• Job item: Copy out all of the data below, replacing "Saab" with "Сааб" wherever it occurs and keeping every other part unchanged.
[Start of Attachment]
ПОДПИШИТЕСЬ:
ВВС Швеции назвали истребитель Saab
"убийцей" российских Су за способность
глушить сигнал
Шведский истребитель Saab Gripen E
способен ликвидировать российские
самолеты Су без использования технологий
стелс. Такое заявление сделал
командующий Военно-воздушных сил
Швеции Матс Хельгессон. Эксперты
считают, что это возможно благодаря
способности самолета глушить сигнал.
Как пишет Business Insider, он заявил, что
[End of Attachment]
• Output for this exercise:
ПОДПИШИТЕСЬ:
ВВС Швеции назвали истребитель Сааб
"убийцей" российских Су за способность
глушить сигнал
Шведский истребитель Сааб Gripen E
способен ликвидировать российские
самолеты Су без использования технологий
стелс. Такое заявление сделал
командующий Военно-воздушных сил
Швеции Матс Хельгессон. Эксперты
считают, что это возможно благодаря
способности самолета глушить сигнал.
Как пишет Business Insider, он заявил, что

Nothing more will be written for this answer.